E-brandstoffen in praktijktesten
Het Öamtc en zijn partnerorganisaties hebben biogene en synthetische brandstoffen getest op hun praktische geschiktheid.

E-brandstoffen in praktijktesten
Om de klimaatdoelen te halen moet de CO2-uitstoot door het wegvervoer flink dalen. Daarover bestaat consensus, maar over het ‘hoe’ wordt nog gediscussieerd. Voor het Öamtc is het duidelijk: elektromobiliteit speelt een centrale rol, maar dit alleen zal niet voldoende zijn. “Wij pleiten daarom, naast een verscheidenheid aan begeleidende maatregelen, voor het snelle en wijdverbreide gebruik van alternatieve brandstoffen voor verbrandingsmotoren”, legt Thomas Hametner, hoofdtechnicus van Öamtc, uit. “Het voordeel: de bestaande vloot kan met minder CO2 of vrijwel CO2-neutraal worden geëxploiteerd, afhankelijk van de mate van bijmenging met de fossiele brandstof.”
Samen met zijn partnerorganisaties heeft het Öamtc biogene en synthetische brandstoffen getest op hun praktische geschiktheid. Hametner vat de resultaten samen: "Er waren geen enkele problemen bij het gebruik van de testvoertuigen, ongeacht het bouwjaar. Er werd ook geen toename van de uitstoot van verontreinigende stoffen gemeten." Bij de HVO-dieselvervanger was het tegenovergestelde zelfs het geval: de uitstoot van schadelijke stoffen daalde in de test lichtjes en het reactievermogen van de motor verbeterde dankzij de grotere ontvlambaarheid van de brandstof. Op de laboratoriumtestbank zijn tests uitgevoerd om te bepalen of de voertuigen ook zonder fossiele brandstoffen aan de relevante eisen voor goedkeuring voldoen.
Er zijn twee soorten alternatieve brandstoffen onderzocht: E-brandstoffen, die synthetisch worden geproduceerd uit elektriciteit, water en CO2 (dat uit de lucht of industriële uitlaatgassen wordt gehaald), en de dieselvervanger HVO (Hydrogenated Plantaardige Oliën), verkregen uit gebruikte olie en vet. Hoewel deze laatste al op grotere schaal worden geproduceerd, bevinden e-brandstoffen zich nog in de beginfase: fabrikanten wachten op een duidelijke toezegging van de politiek voordat ze in dure systemen investeren. “Het zal uiteraard tijd kosten om de productie op te voeren en grote hoeveelheden te produceren”, zegt Hametner. "Een mix van alternatieve en fossiele brandstoffen is echter ook mogelijk, zodat het aandeel e-fuel voortdurend kan worden vergroot. Op deze manier zou het fossiele aandeel in de bestaande vloot voortdurend kunnen worden verminderd, wat een belangrijke bijdrage zou leveren aan de bescherming van het milieu."
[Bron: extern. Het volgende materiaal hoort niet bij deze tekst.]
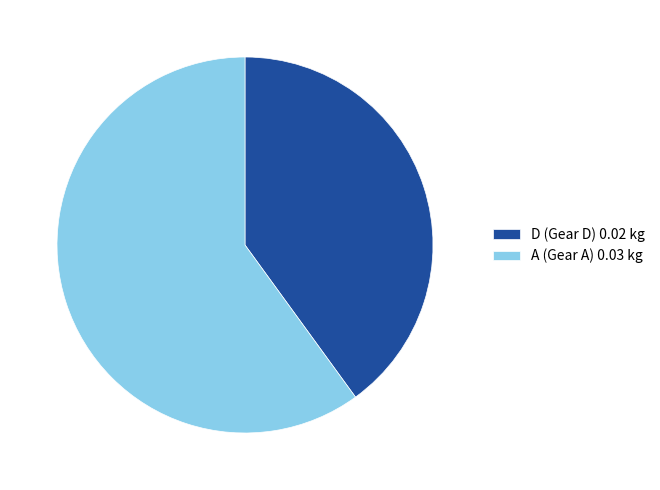

Between D (Gear D) 0.02 kg and A (Gear A) 0.03 kg, which is larger?

A (Gear A) 0.03 kg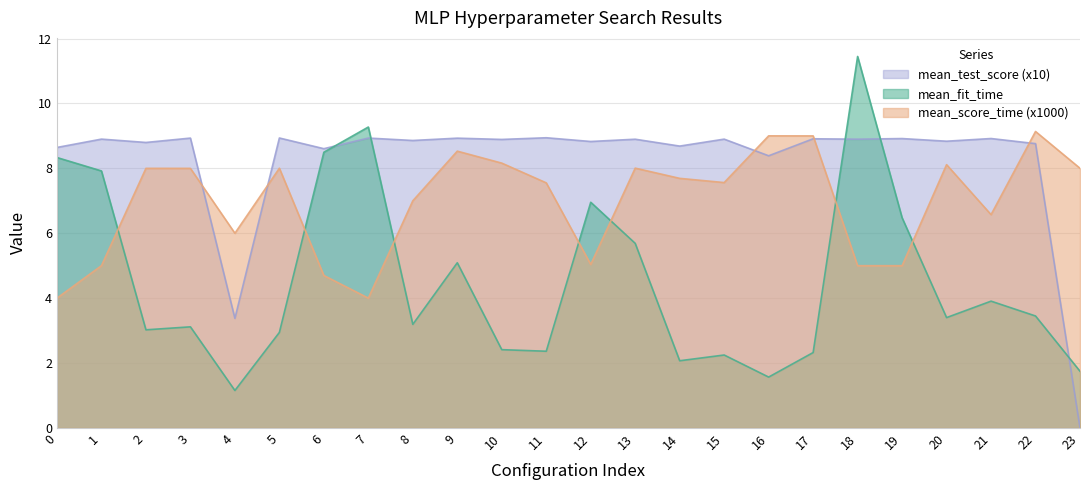

In mean_fit_time, how many points are lower than both neighbors (excluding endpoints)?

7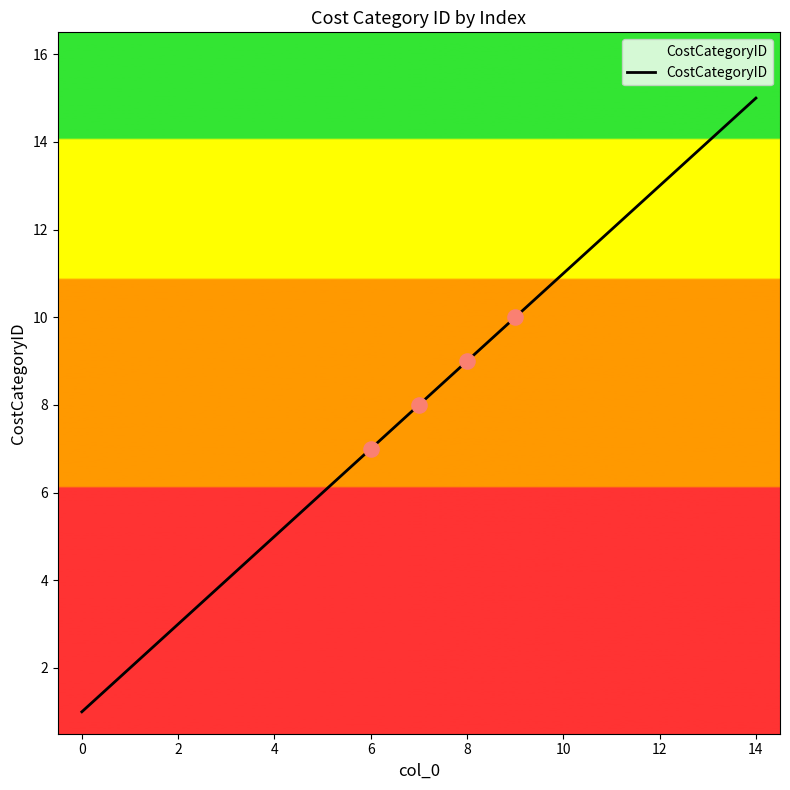

What is the difference between the maximum and minimum values?

14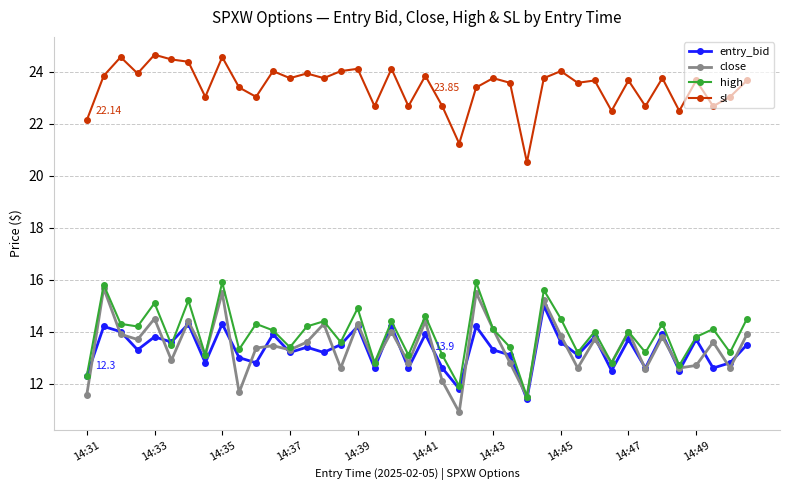

In high, how many points are lower than both neighbors (excluding endpoints)?

15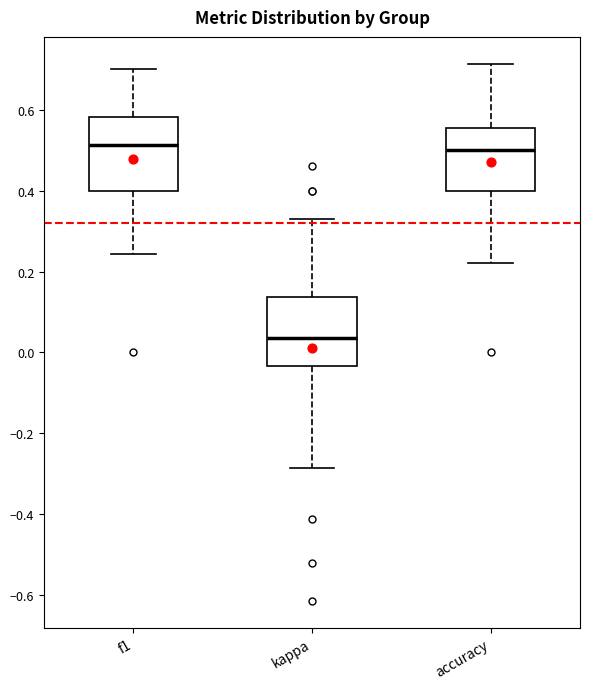

Where is the upper edge of the box for kappa on the y-axis? The values are not printed on the chart, so give them approximately, as read against the axis.

0.14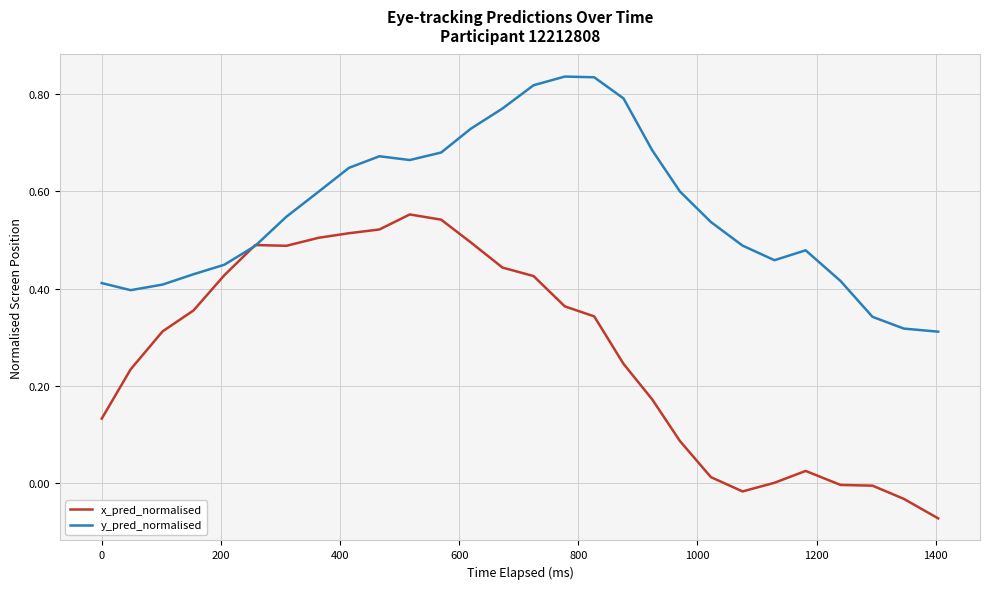

Which series has the largest range (max minus min)?

x_pred_normalised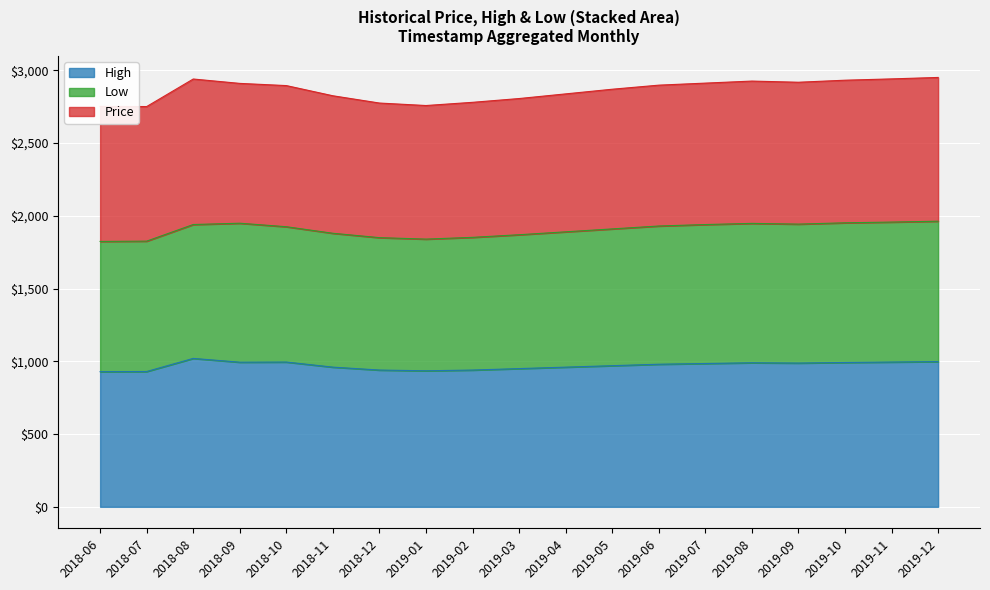

What is the total value across all series at 2019-11?

2941.0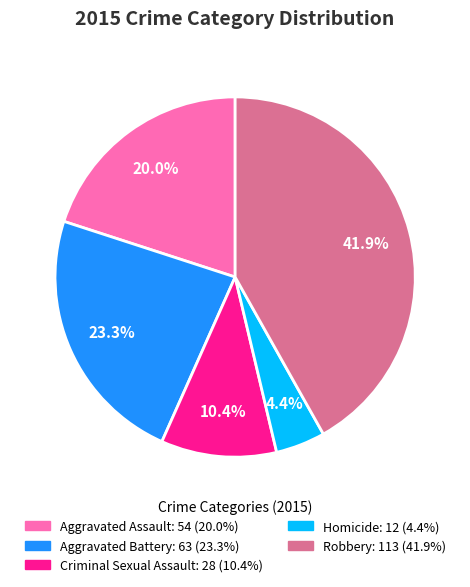

Which slice is the largest?

Robbery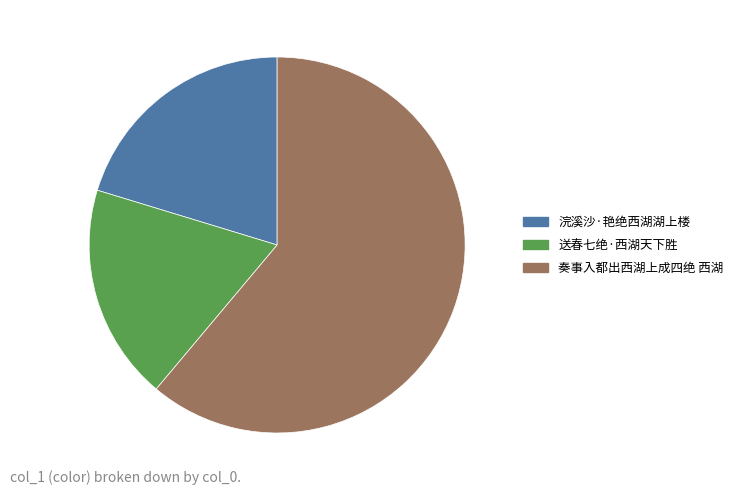

Do 送春七绝·西湖天下胜 and 奏事入都出西湖上成四绝 西湖 together represent more than half of the pie?

Yes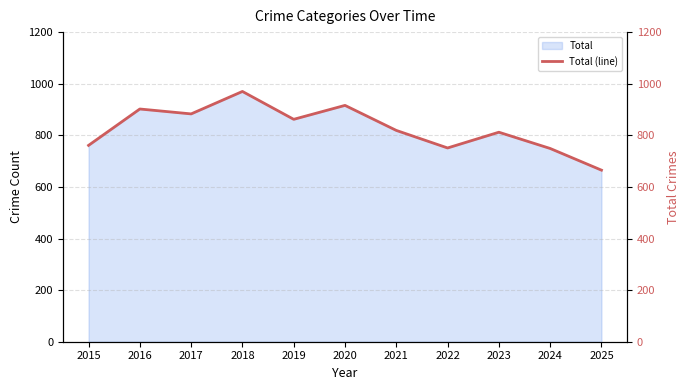

What is the sum of all values?

9090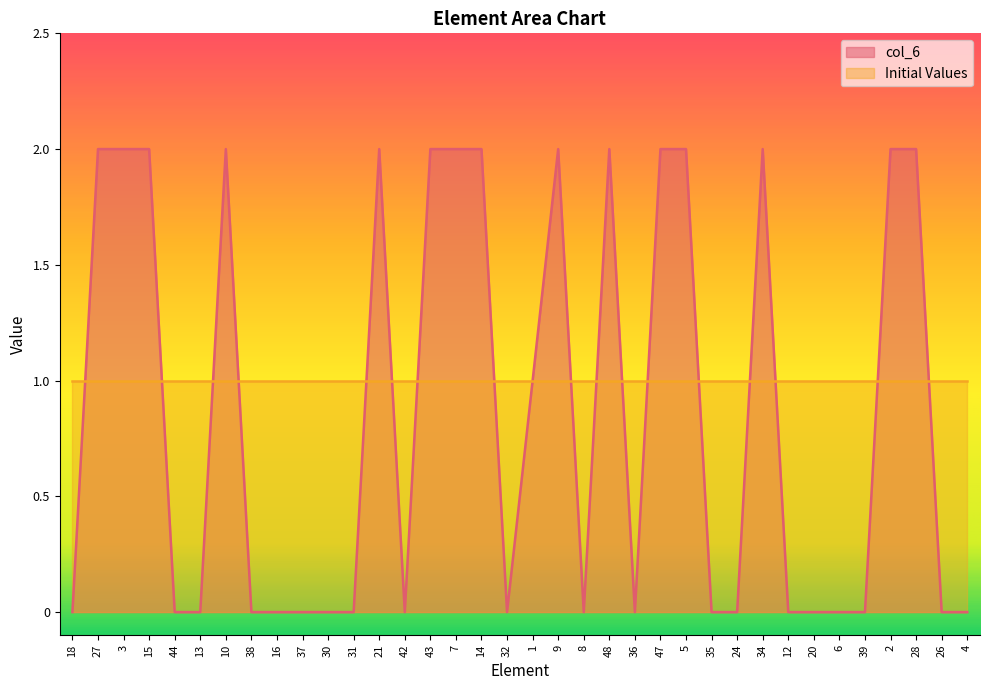

True or false: the data shows 1 at 42.

False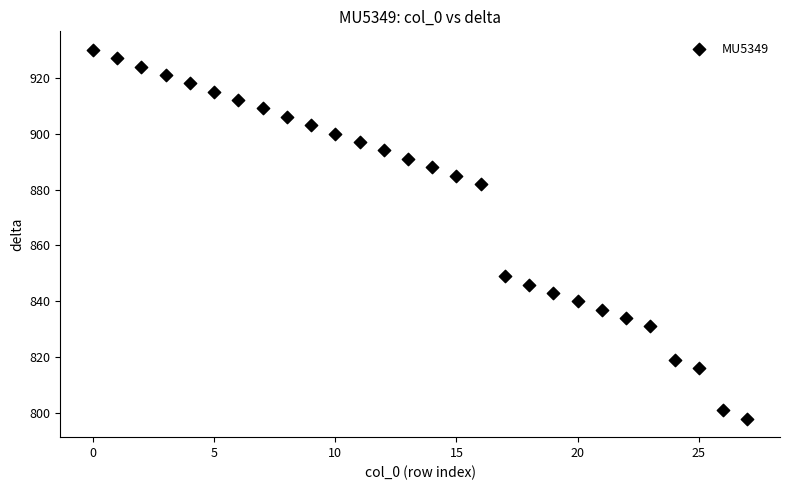

What Y value in the scatter plot is closest to 864?

849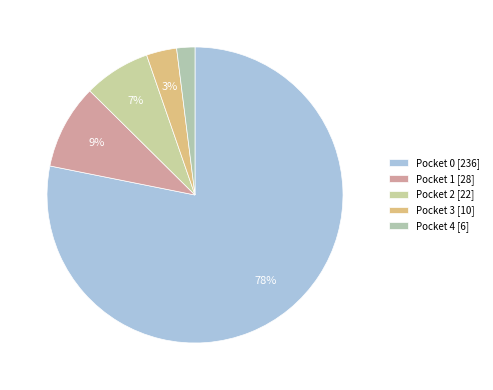

To the nearest percent, what percentage of the pie is Pocket 4?

2%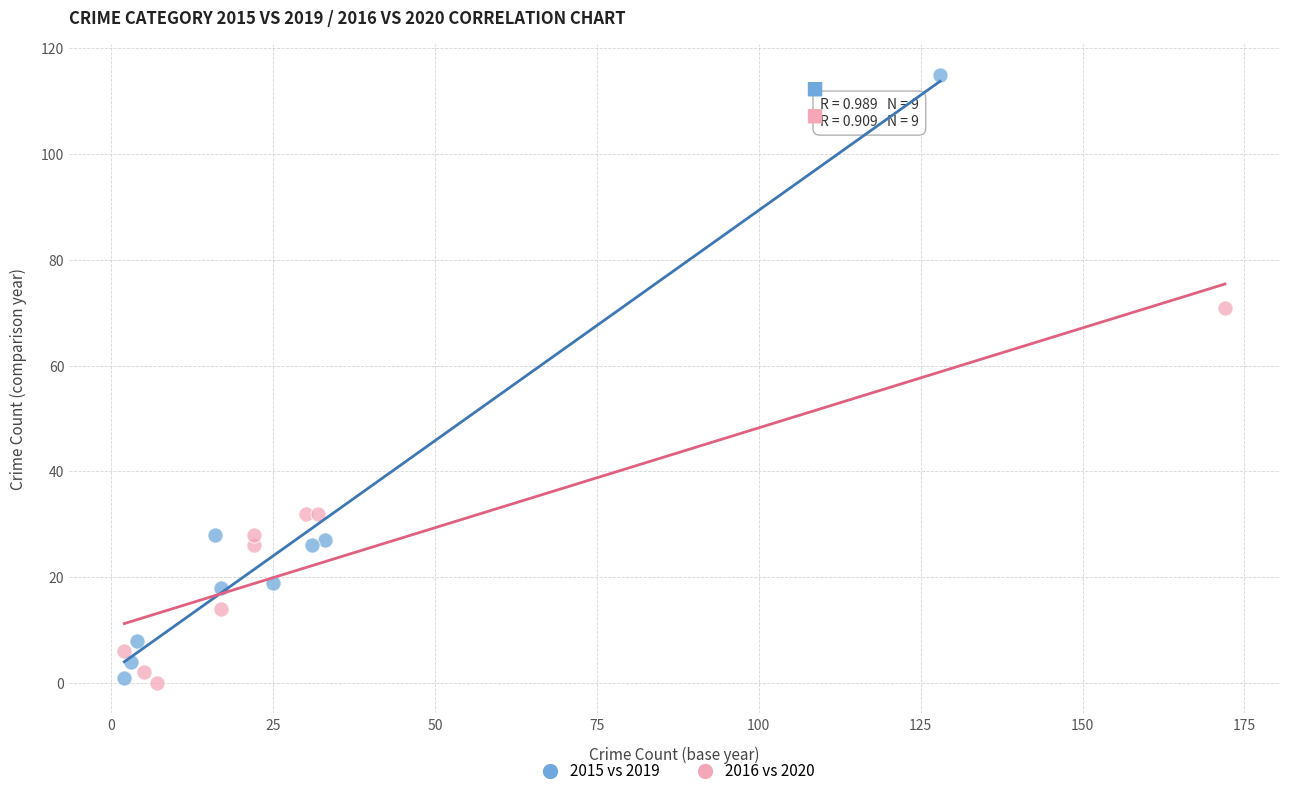

Which series has the widest spread of Y values?

2015 vs 2019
Het is ook duidelijk dat energie uit hernieuwbare bronnen moet worden gebruikt om e-brandstoffen te produceren, zodat deze hun CO2-voordeel kunnen benutten. In Oostenrijk of Europa is dit nauwelijks mogelijk. Daarom is productie op industriële schaal alleen zinvol in gebieden in de wereld met veel wind en zonneschijn. Dit brengt echter lange transportroutes met zich mee, waardoor de efficiëntie aanzienlijk afneemt. Aan de andere kant, aldus de Öamtc-expert: "In tegenstelling tot elektriciteit kunnen e-brandstoffen relatief eenvoudig worden opgeslagen en over lange afstanden getransporteerd. Als we de klimaatdoelen willen bereiken, moeten we alle mogelijkheden benutten - dit omvat zowel elektromobiliteit als alternatieve brandstoffen."